> _DIRECTIVE_
Report every line in the records below that contains the string "Storage".

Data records

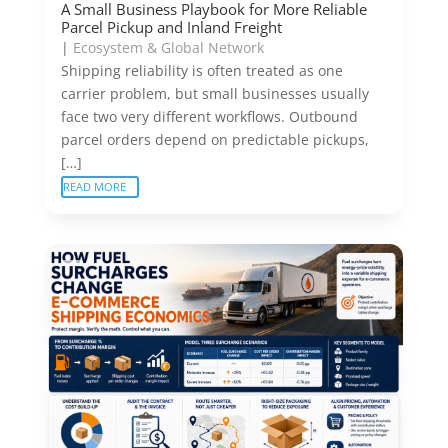
A Small Business Playbook for More Reliable
Parcel Pickup and Inland Freight
|
Ecosystem & Global Network
Shipping reliability is often treated as one
carrier problem, but small businesses usually
face two very different workflows. Outbound
parcel orders depend on predictable pickups,
[…]
READ MORE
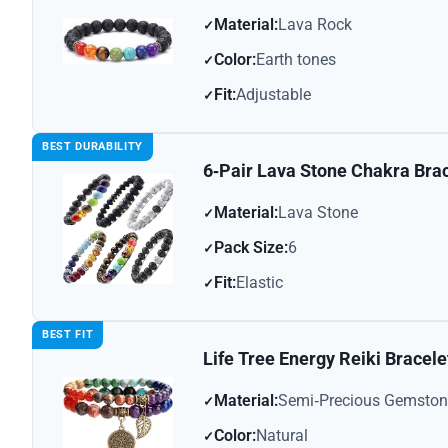
Material:
Lava Rock
Color:
Earth tones
Fit:
Adjustable
BEST DURABILITY
6‑Pair Lava Stone Chakra Bra
Material:
Lava Stone
Pack Size:
6
Fit:
Elastic
BEST FIT
Life Tree Energy Reiki Bracele
Material:
Semi‑Precious Gemston
Color:
Natural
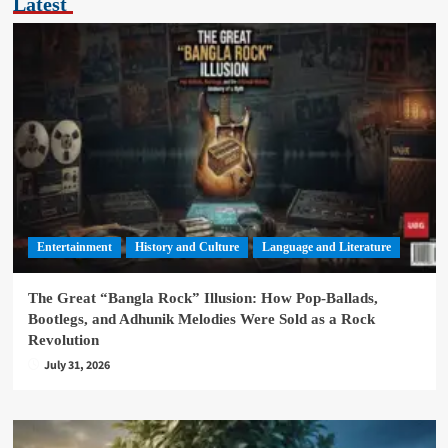
Latest
Entertainment
History and Culture
Language and Literature
The Great “Bangla Rock” Illusion: How Pop-Ballads,
Bootlegs, and Adhunik Melodies Were Sold as a Rock
Revolution
July 31, 2026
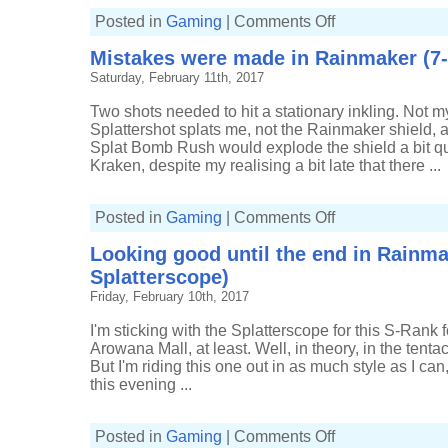
on
Posted in
Gaming
|
Comments Off
Holding
my
Mistakes were made in Rainmaker (7-
own
in
Saturday, February 11th, 2017
the
Splat
Zones
Two shots needed to hit a stationary inkling. Not my 
(8-
4,
Splattershot splats me, not the Rainmaker shield, 
Splatterscope)
Splat Bomb Rush would explode the shield a bit q
Kraken, despite my realising a bit late that there ...
on
Posted in
Gaming
|
Comments Off
Mistakes
were
Looking good until the end in Rainma
made
in
Splatterscope)
Rainmaker
(7-
Friday, February 10th, 2017
9,
Splatterscope)
I'm sticking with the Splatterscope for this S-Rank f
Arowana Mall, at least. Well, in theory, in the tenta
But I'm riding this one out in as much style as I can,
this evening ...
on
Posted in
Gaming
|
Comments Off
Looking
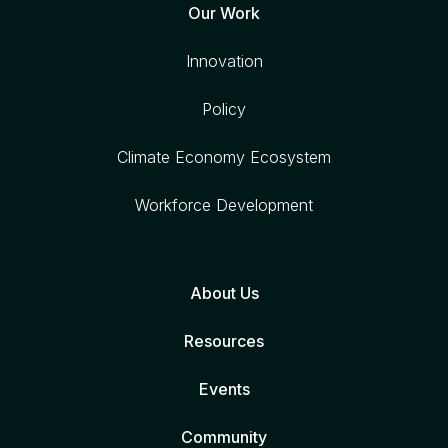
Our Work
Innovation
Policy
Climate Economy Ecosystem
Workforce Development
About Us
Resources
Events
Community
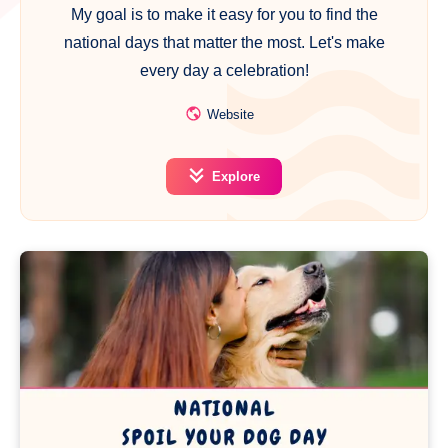
My goal is to make it easy for you to find the
national days that matter the most. Let's make
every day a celebration!
Website
Explore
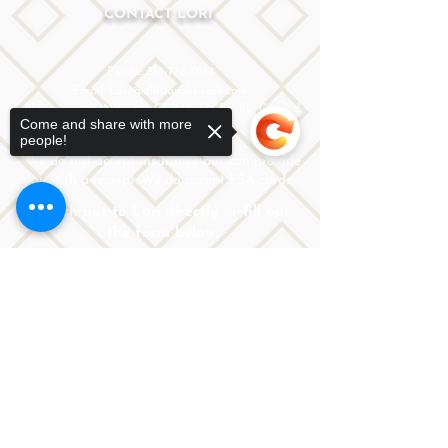
CONTACT LORI
Phone: 516-776-0184
Email: Lori@allislandspeech.com
Plainview, NY, NYC, NJ, CT, MA, FL, PA, FL, CA and
Come and share with more
tele health is encouraged.
people!
We do not accept insurance but can provide
you with a receipt. We do accept FSA cards.
Reach out to Lori directly or fill out
the form below.
Sorry, the checkout page does not
support sharing
Copied to clipboard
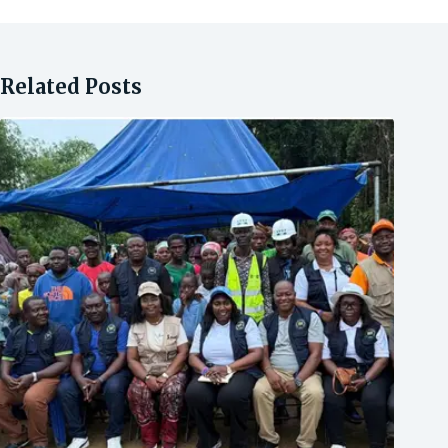
Related Posts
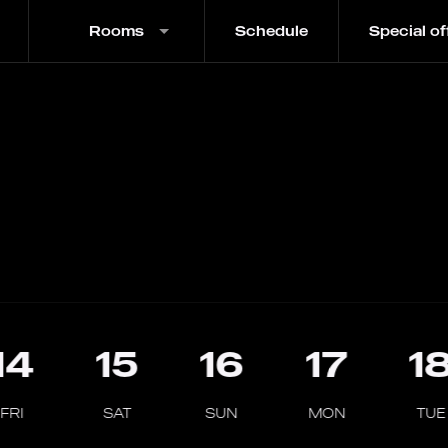
Rooms
Schedule
Special of
14
15
16
17
1
FRI
SAT
SUN
MON
TUE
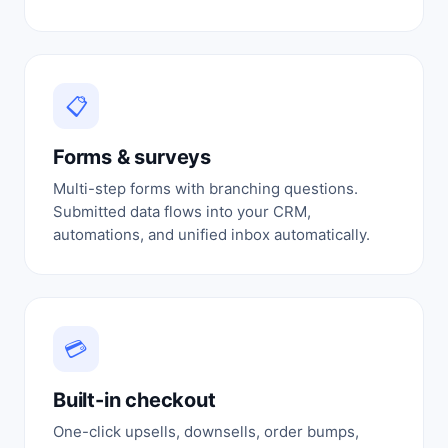
📋
Forms & surveys
Multi-step forms with branching questions.
Submitted data flows into your CRM,
automations, and unified inbox automatically.
💳
Built-in checkout
One-click upsells, downsells, order bumps,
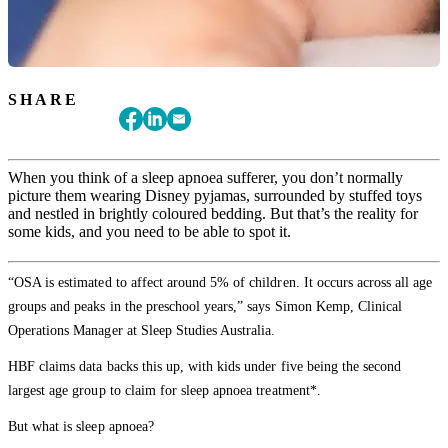
SHARE
When you think of a sleep apnoea sufferer, you don’t normally
picture them wearing Disney pyjamas, surrounded by stuffed toys
and nestled in brightly coloured bedding. But that’s the reality for
some kids, and you need to be able to spot it.
“OSA is estimated to affect around 5% of children. It occurs across all age
groups and peaks in the preschool years,” says Simon Kemp, Clinical
Operations Manager at Sleep Studies Australia.
HBF claims data backs this up, with kids under five being the second
largest age group to claim for sleep apnoea treatment*.
But what is sleep apnoea?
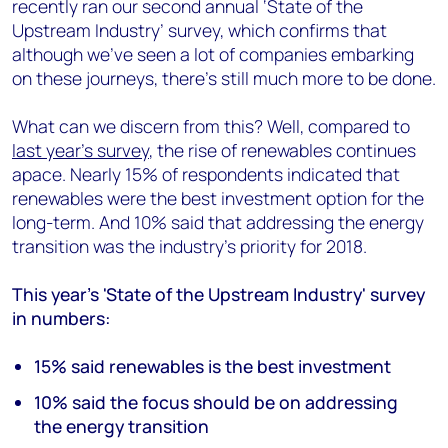
recently ran our second annual ‘State of the
Upstream Industry’ survey, which confirms that
although we've seen a lot of companies embarking
on these journeys, there's still much more to be done.
What can we discern from this? Well, compared to
last year’s survey
, the rise of renewables continues
apace. Nearly 15% of respondents indicated that
renewables were the best investment option for the
long-term. And 10% said that addressing the energy
transition was the industry’s priority for 2018.
This year's 'State of the Upstream Industry' survey
in numbers:
15% said renewables is the best investment
10% said the focus should be on addressing
the energy transition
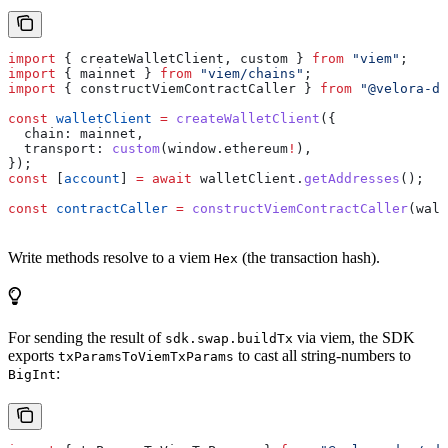
import
 { 
createWalletClient
, 
custom
 } 
from
 "viem"
;
import
 { 
mainnet
 } 
from
 "viem/chains"
;
import
 { 
constructViemContractCaller
 } 
from
 "@velora-de
const
 walletClient
 =
 createWalletClient
({
  chain:
 mainnet
,
  transport:
 custom
(
window
.
ethereum
!
),
});
const
 [
account
] 
=
 await
 walletClient
.
getAddresses
();
const
 contractCaller
 =
 constructViemContractCaller
(
wall
Write methods resolve to a viem
(the transaction hash).
Hex
For sending the result of
via viem, the SDK
sdk.swap.buildTx
exports
to cast all string-numbers to
txParamsToViemTxParams
:
BigInt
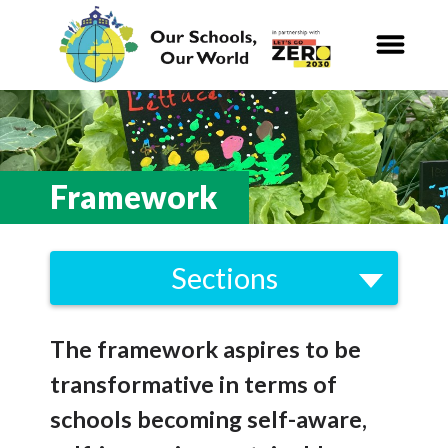
Our Schools,
Our World
News
Framework
Curriculum
Sections
Carbon Zero 2030
Strategy
Nature Connection and
Outdoor
The framework aspires to be
Framework
Learning
transformative in terms of
Brent Climate Emergency Strategy
Local and National
Organisations
schools becoming self-aware,
2021-2030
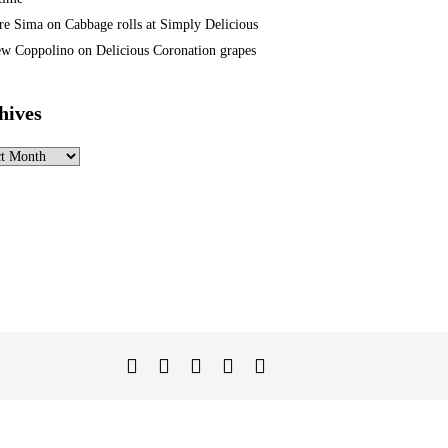
re Sima
on
Cabbage rolls at Simply Delicious
w Coppolino
on
Delicious Coronation grapes
hives
ves
Twitter
Facebook
Instagram
Linked
YouTube
In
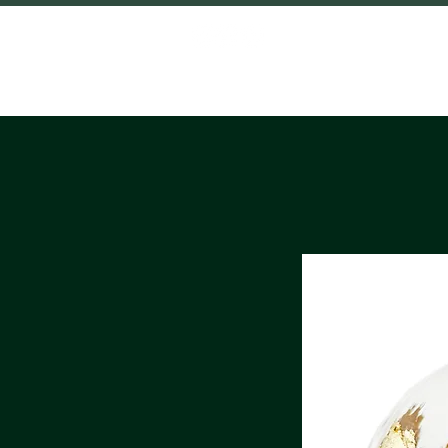
HOME
SHO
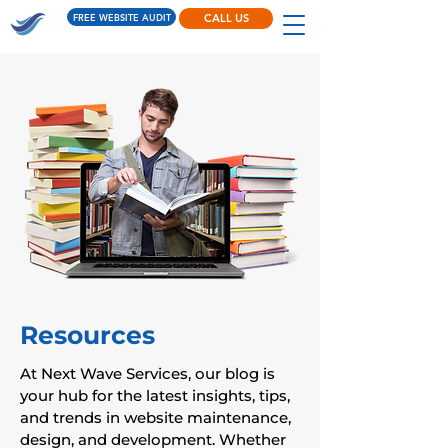
FREE WEBSITE AUDIT
CALL US
Resources
At Next Wave Services, our blog is
your hub for the latest insights, tips,
and trends in website maintenance,
design, and development. Whether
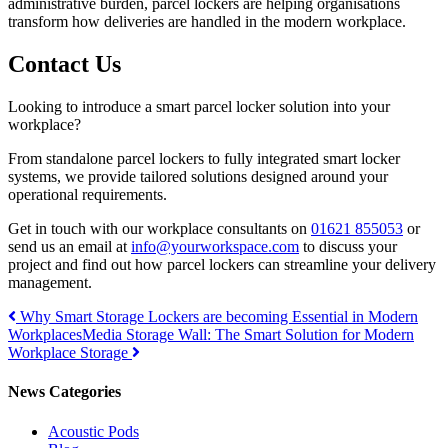
administrative burden, parcel lockers are helping organisations
transform how deliveries are handled in the modern workplace.
Contact Us
Looking to introduce a smart parcel locker solution into your
workplace?
From standalone parcel lockers to fully integrated smart locker
systems, we provide tailored solutions designed around your
operational requirements.
Get in touch with our workplace consultants on
01621 855053
or
send us an email at
info@yourworkspace.com
to discuss your
project and find out how parcel lockers can streamline your delivery
management.
Post
Why Smart Storage Lockers are becoming Essential in Modern
Workplaces
Media Storage Wall: The Smart Solution for Modern
navigation
Workplace Storage
News Categories
Acoustic Pods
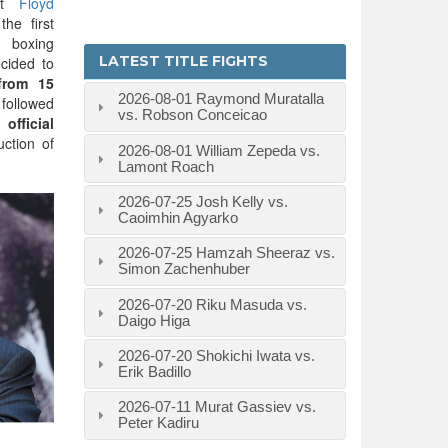
at
Floyd
he first
 boxing
LATEST TITLE FIGHTS
cided to
from 15
2026-08-01
Raymond Muratalla
followed
vs. Robson Conceicao
e
official
ction of
2026-08-01
William Zepeda vs.
Lamont Roach
2026-07-25
Josh Kelly vs.
Caoimhin Agyarko
2026-07-25
Hamzah Sheeraz vs.
Simon Zachenhuber
2026-07-20
Riku Masuda vs.
Daigo Higa
2026-07-20
Shokichi Iwata vs.
Erik Badillo
2026-07-11
Murat Gassiev vs.
Peter Kadiru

> _EXERCISE RESPONSE_
Why Smart Storage Lockers are becoming Essential in Modern
Media Storage Wall: The Smart Solution for Modern
Workplace Storage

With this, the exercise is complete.